I saw a lot of death in Gaza. Not natural death. Brutal, methodical killing. But there is something particularly horrific about digging up medics buried in their uniforms that has stayed with me.
Last year, I was working as a senior United Nations official coordinating humanitarian aid in Palestine when Palestine Red Crescent Society (PRCS) and Civil Defence first responders went missing in southern Gaza.
For a week after they were killed, we did not know if they were dead or alive. Every day we tried to reach them. Israeli forces denied us access. We encountered blocked roads and troops firing on people fleeing.
On March 30, my colleagues and I stood over a mass grave in Rafah marked with the light from one of the ambulances that Israeli forces had crushed and dumped nearby.
There was no way that Israeli forces did not know that these were medics. The lights of their ambulance were flashing. It was marked with internationally protected Red Crescent symbols, and they were wearing uniforms and gloves.

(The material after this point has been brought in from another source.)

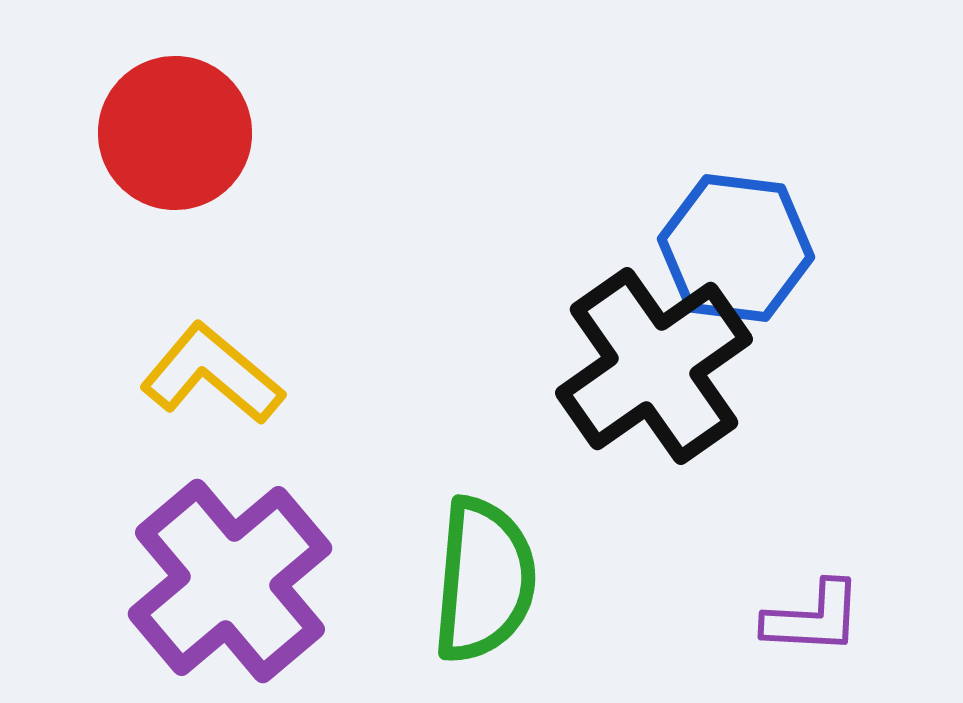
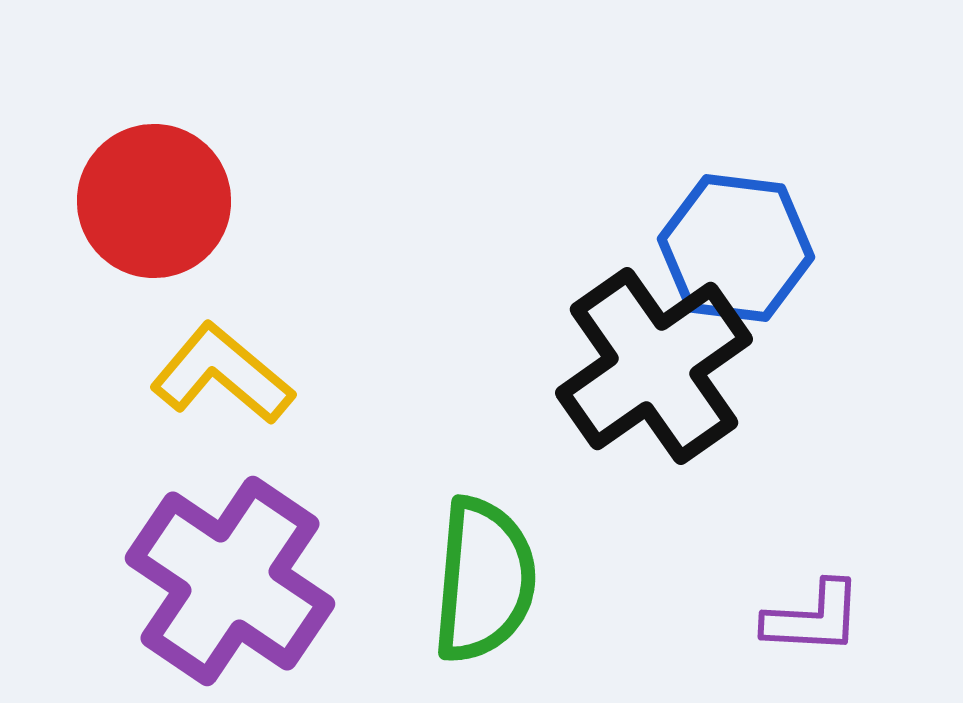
red circle: moved 21 px left, 68 px down
yellow L-shape: moved 10 px right
purple cross: rotated 16 degrees counterclockwise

It made no difference. They were killed, some executed at close range. Forensic analysis of video and audio recordings has reconstructed the last moments of their lives.
After investigating, the Israeli army dismissed the deputy commander of the Golani Brigade for filing an incomplete report. Another commander received a letter of reprimand. No one was charged. That was the accountability for massacring medics.
The PRCS had been targeted before, including during the rescue attempt of Hind Rajab, a six-year-old girl who bled to death in a car riddled with 335 bullet holes, surrounded by the bodies of her family. The medics sent to save her were killed by troops in the area, despite obtaining prior coordination to allow the ambulance to arrive at the scene.
Coordination with Israeli forces did not protect the medics trying to reach Hind. Yet the absence of such coordination was used by Israeli forces in their justification for killing the ambulance crews in Rafah. An evacuation order for Rafah was issued by Israeli forces after we had lost contact with the ambulance crew in Rafah. But even if the ambulances were knowingly driving into an area of military operations, it is the Israeli army’s responsibility not to target civilians.
We had put in place a coordination system – as we do in many places in the world – to help parties to the conflict fulfil their obligations. But in Gaza, the system was twisted by Israeli authorities to control where aid reached and to enable a free-fire approach from Israeli forces, unless it was coordinated otherwise. The humanitarian community was essentially coordinating movements in an effort to opt out of being killed by default.